第207章
夜飛玉說:“家裡大喪,此番前來是為祖父和父親燒香,母親和祖母是未亡人,所以都留在府裡了。”
江夫人點點頭,“到是有這個規矩,我許久都沒見你母親了,年前一定得抽空見個面。”
夜飛玉再道:“飛玉一定把嬸嬸的話帶到。”
江夫人說著說著就嘆了氣,“你們父親的事,我和你江叔叔一直都覺得十分遺憾,你江叔叔總是說太可惜了,那樣年輕的人怎麼就突然生了重病呢?不應該啊!”
夜溫言也跟著嘆道:“應不該的,就看誰說得算了。”
這話被夜景盛聽了去,當場就急了眼:“夜溫言!你這話是什麼意思?”
不等夜溫言說話,站在旁邊一直沒吱聲的江尚書江逢終於開了口,直接質問夜景盛:“夜二將軍這又是什麼意思?這可都是你大哥留下來的子女,你平日裡就是這樣子同她們說話的?當叔叔的,跟小輩連聲侄女都不叫?”
夜景盛不服氣,“江大人憑什麼管我們家的事?”
“哼!”江逢甩袖,“你們家的事本尚書懶得管,但這幾個孩子是我看著長大的,父親不在了,他們叫我一聲江叔叔,那我就不能不幫襯著些。夜二將軍若是覺得本尚書多事,那本尚書不管也行,正好騰出工夫好好琢磨琢磨景歸兄為何英年早逝!”
夜景盛還要說話,蕭氏一把將他給按住了,然後笑著道:“江大人別見怪,我家老爺近日受了傷,已經有些日子沒上朝去了,許是在家裡憋得心緒煩躁,這才說話衝了些,有冒犯之處我替他給您賠罪。”

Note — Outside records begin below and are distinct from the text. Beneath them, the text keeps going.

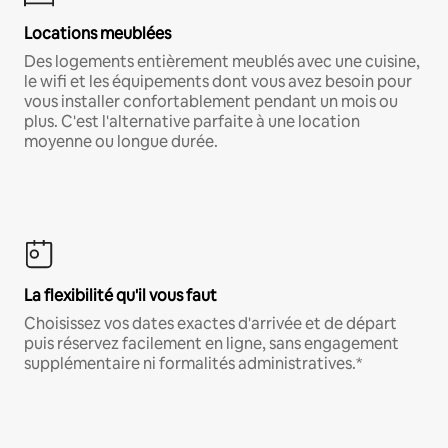
Locations meublées
Des logements entièrement meublés avec une cuisine,
le wifi et les équipements dont vous avez besoin pour
vous installer confortablement pendant un mois ou
plus. C'est l'alternative parfaite à une location
moyenne ou longue durée.
La flexibilité qu'il vous faut
Choisissez vos dates exactes d'arrivée et de départ
puis réservez facilement en ligne, sans engagement
supplémentaire ni formalités administratives.*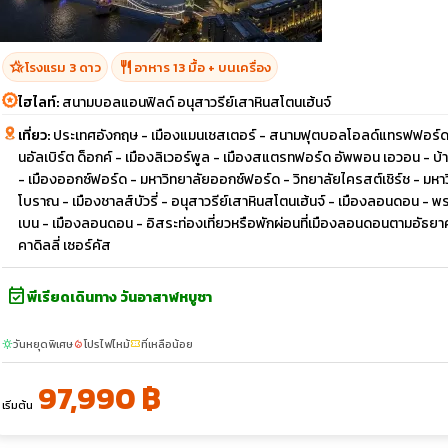
hotel_class
restaurant
โรงแรม 3 ดาว
อาหาร 13 มื้อ + บนเครื่อง
ไฮไลท์:
สนามบอลแอนฟิลด์ อนุสาวรีย์เสาหินสโตนเฮ้นจ์
เที่ยว:
ประเทศอังกฤษ - เมืองแมนเชสเตอร์ - สนามฟุตบอลโอลด์แทรฟฟอร์ด - เ
นอัลเบิร์ต ด็อกค์ - เมืองลิเวอร์พูล - เมืองสแตรทฟอร์ด อัพพอน เอวอน - บ้า
- เมืองออกซ์ฟอร์ด - มหาวิทยาลัยออกซ์ฟอร์ด - วิทยาลัยไครสต์เชิร์ช - มหาว
โบราณ - เมืองชาลส์บัวรี่ - อนุสาวรีย์เสาหินสโตนเฮ้นจ์ - เมืองลอนดอน - พ
เบน - เมืองลอนดอน - อิสระท่องเที่ยวหรือพักผ่อนที่เมืองลอนดอนตามอัธยาศั
คาดิลลี่ เซอร์คัส
event_available
พีเรียดเดินทาง วันอาสาฬหบูชา
วันหยุดพิเศษ
โปรไฟไหม้
ที่เหลือน้อย
sunny
local_fire_department
confirmation_number
97,990 ฿
เริ่มต้น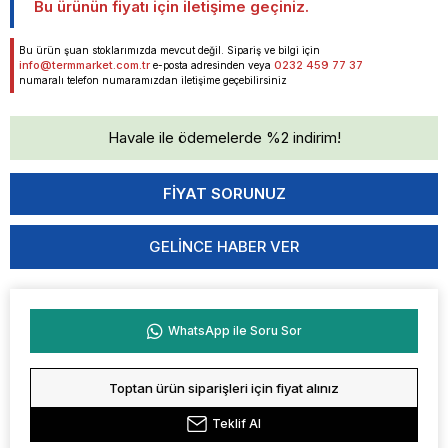
Bu ürünün fiyatı için iletişime geçiniz.
Bu ürün şuan stoklarımızda mevcut değil. Sipariş ve bilgi için
info@termmarket.com.tr
0232 459 77 37
e-posta adresinden veya
numaralı telefon numaramızdan iletişime geçebilirsiniz
Havale ile ödemelerde %2 indirim!
GELINCE HABER VER
WhatsApp ile Soru Sor
Toptan ürün siparişleri için fiyat alınız
Teklif Al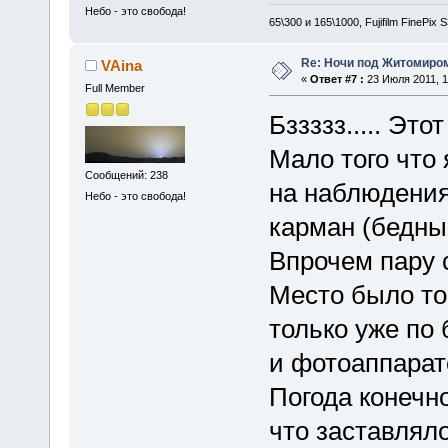
Небо - это свобода!
65\300 и 165\1000, Fujifilm FinePix
Re: Ночи под Житомиром
VAina
«
Ответ #7 :
23 Июля 2011, 1
Full Member
Бззззз..... Эт
Мало того что 
Сообщений: 238
на наблюдения
Небо - это свобода!
карман (бедный
Впрочем пару 
Место было то 
только уже по 
и фотоаппарато
Погода конечн
что заставлял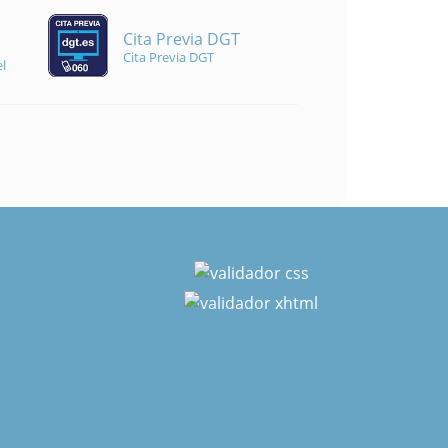
Cita Previa DGT
Cita Previa DGT
l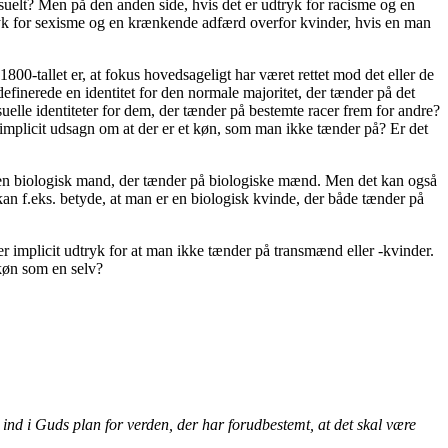
uelt? Men på den anden side, hvis det er udtryk for racisme og en
ryk for sexisme og en krænkende adfærd overfor kvinder, hvis en man
800-tallet er, at fokus hovedsageligt har været rettet mod det eller de
efinerede en identitet for den normale majoritet, der tænder på det
elle identiteter for dem, der tænder på bestemte racer frem for andre?
 implicit udsagn om at der er et køn, som man ikke tænder på? Er det
r en biologisk mand, der tænder på biologiske mænd. Men det kan også
kan f.eks. betyde, at man er en biologisk kvinde, der både tænder på
ller implicit udtryk for at man ikke tænder på transmænd eller -kvinder.
køn som en selv?
e ind i Guds plan for verden, der har forudbestemt, at det skal være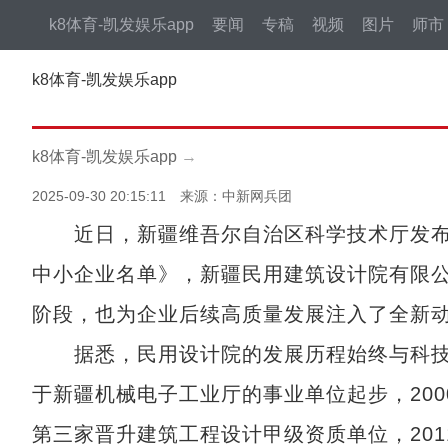
k8体育-凯发娱乐app
要闻
专稿
视频
图片
师市
k8体育-凯发娱乐app
k8体育-凯发娱乐app
→
2025-09-30 20:15:11 来源：中新网兵团
近日，新疆维吾尔自治区科学技术厅发布了
中小企业名单》，新疆民用建筑设计院有限
阶段，也为企业后续高质量发展注入了全新
据悉，民用设计院的发展历程始终与科技创
于新疆机械电子工业厅的事业单位起步，200
第三家晋升建筑工程设计甲级资质单位，201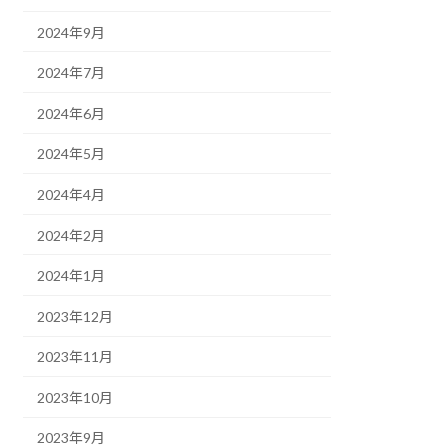
2024年9月
2024年7月
2024年6月
2024年5月
2024年4月
2024年2月
2024年1月
2023年12月
2023年11月
2023年10月
2023年9月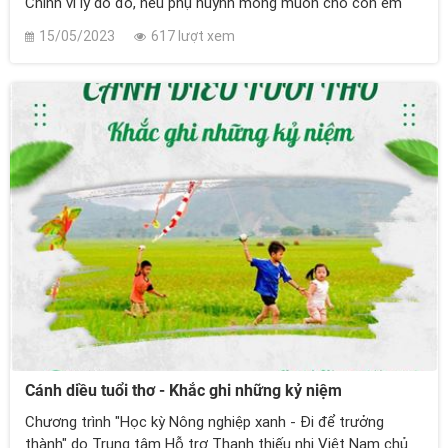
Chính vì lý do đó, nếu phụ huynh mong muốn cho con em
mình có một mùa hè thật ý nghĩa thì đừng bỏ qua khóa Học
15/05/2023
617 lượt xem
kỳ Nông Nghiệp xanh năm 2023.
Cánh diều tuổi thơ - Khắc ghi những kỷ niệm
Chương trình "Học kỳ Nông nghiệp xanh - Đi để trưởng
thành" do Trung tâm Hỗ trợ Thanh thiếu nhi Việt Nam chủ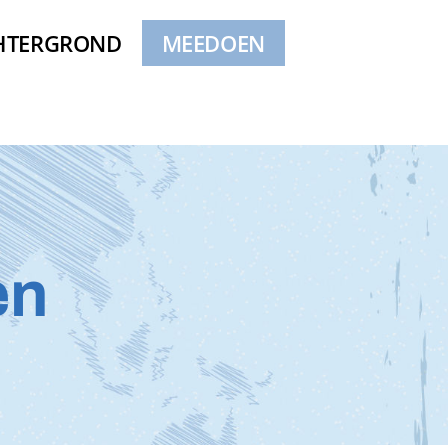
HTERGROND
MEEDOEN
en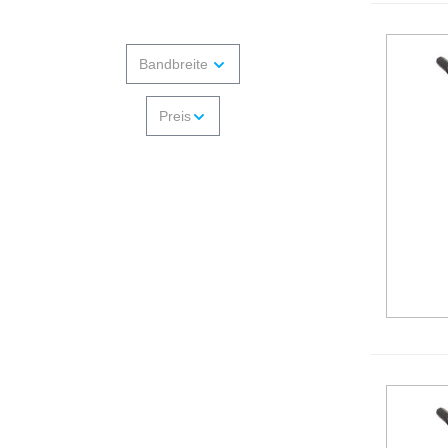
Bandbreite
Preis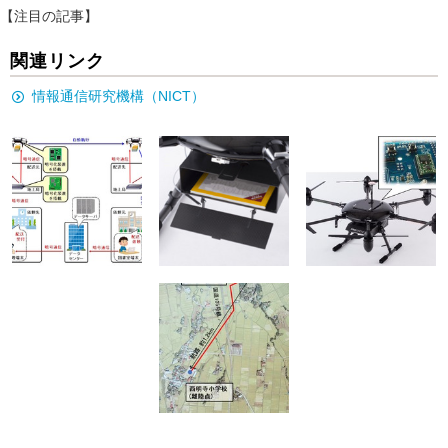
【注目の記事】
関連リンク
情報通信研究機構（NICT）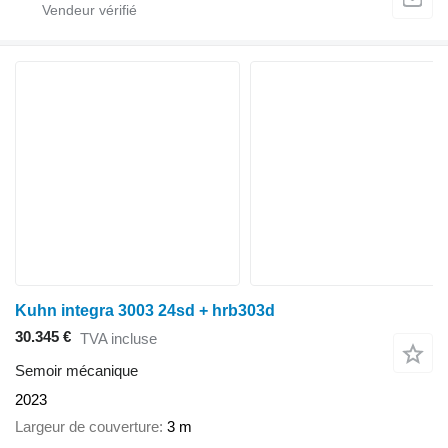
Kuhn integra 3003 24sd + hrb303d
30.345 €
TVA incluse
Semoir mécanique
2023
Largeur de couverture
3 m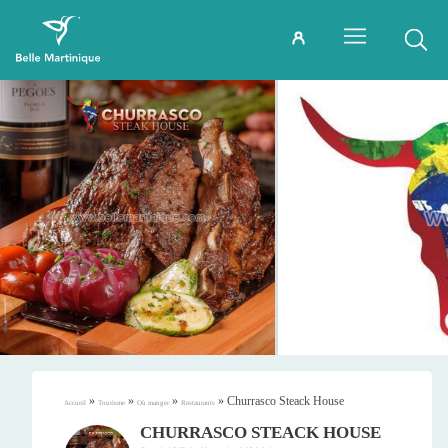
»
»
»
»
Churrasco Steack House
Accueil
Tourisme
Où manger
Restaurants
CHURRASCO STEACK HOUSE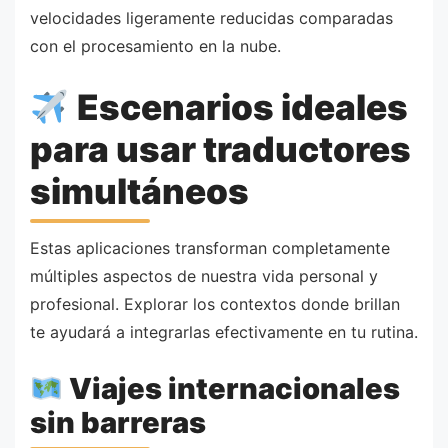
velocidades ligeramente reducidas comparadas
con el procesamiento en la nube.
Escenarios ideales
para usar traductores
simultáneos
Estas aplicaciones transforman completamente
múltiples aspectos de nuestra vida personal y
profesional. Explorar los contextos donde brillan
te ayudará a integrarlas efectivamente en tu rutina.
Viajes internacionales
sin barreras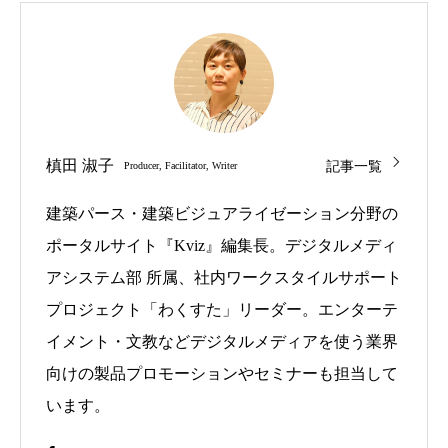
記事一覧
槙田 淑子
Producer, Facilitator, Writer
建築パース・建築ビジュアライゼーション分野の
ポータルサイト『Kviz』編集長。デジタルメディ
アシステム部 所属、社内ワークスタイルサポート
プロジェクト「わくすた」リーダー。エンターテ
イメント・文教などデジタルメディアを使う業界
向けの製品プロモーションやセミナーも担当して
います。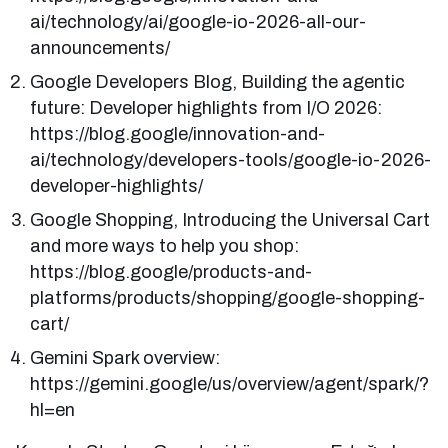
ai/technology/ai/google-io-2026-all-our-
announcements/
Google Developers Blog, Building the agentic
future: Developer highlights from I/O 2026:
https://blog.google/innovation-and-
ai/technology/developers-tools/google-io-2026-
developer-highlights/
Google Shopping, Introducing the Universal Cart
and more ways to help you shop:
https://blog.google/products-and-
platforms/products/shopping/google-shopping-
cart/
Gemini Spark overview:
https://gemini.google/us/overview/agent/spark/?
hl=en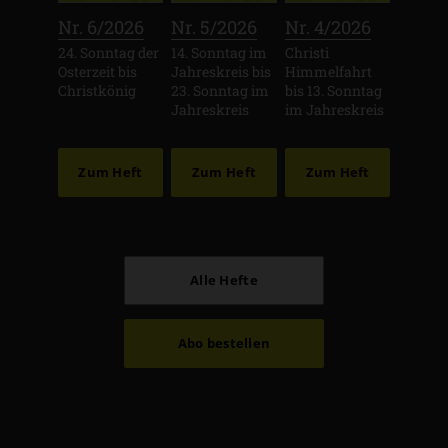
:
:
:
Nr. 6/2026
Nr. 5/2026
Nr. 4/2026
24. Sonntag der
14. Sonntag im
Christi
Osterzeit bis
Jahreskreis bis
Himmelfahrt
Christkönig
23. Sonntag im
bis 13. Sonntag
Jahreskreis
im Jahreskreis
Zum Heft
Zum Heft
Zum Heft
Alle Hefte
Abo bestellen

夜景盛看不慣蕭氏這樣,當時就道:“我用得著給他賠罪?我是將軍,他不過一個文官。”
“喲,還記得自己是個將軍。”江逢冷笑,“請問將軍您去過幾回軍營啊?能不能打得過你的副將啊?你手底下又統領著多少兵馬呢?哼!別跟本尚書在這兒充大個兒,本尚書不吃你這套!”江逢狠狠甩了一下袖子,看著夜溫言說,“言丫頭有空到江叔叔府上吃飯去。”再拽了一把江夫人,“走了!”
江夫人拍拍夜溫言:“記得去。”又跟夜飛玉道,“飛玉也記得去。”然後拉上江婉婷走了。
蕭氏趕緊招呼:“這就走了?有機會......”她想說有機會到府裡坐坐,結果江夫人理都沒理她,擦著她的肩膀就走了過去,簡直就拿她當空氣。
但也不是完全的空氣,至少蕭氏聽到江夫人上馬車時跟江大人說:“那不是夜家的二夫人麼?真是,我同她又沒有什麼往來,做何弄得一副很熟絡的樣子?一個沒有兵權的將軍夫人,也配來跟我套進近乎?”
蕭氏氣的肝兒疼,夜溫言終於理解江婉婷的脾氣像誰了。這位江夫人真的只是看起來溫婉而已,也怪不得能跟穆氏那種性格的交好。
“行了,時辰不早了,別在外頭耽擱,趕緊進去燒香。”蕭氏沉著氣開始張羅,“我們來得已經很晚了,所以午膳只能延後,有餓了的先挺一挺,待燒完香再一起用齋飯。”
眾人進了廟裡,由小師父引領著到了大殿,分著大小輩兒拜過三清,燒起高香,各自在心裡念叨著祈願,然後再將香插到香爐裡。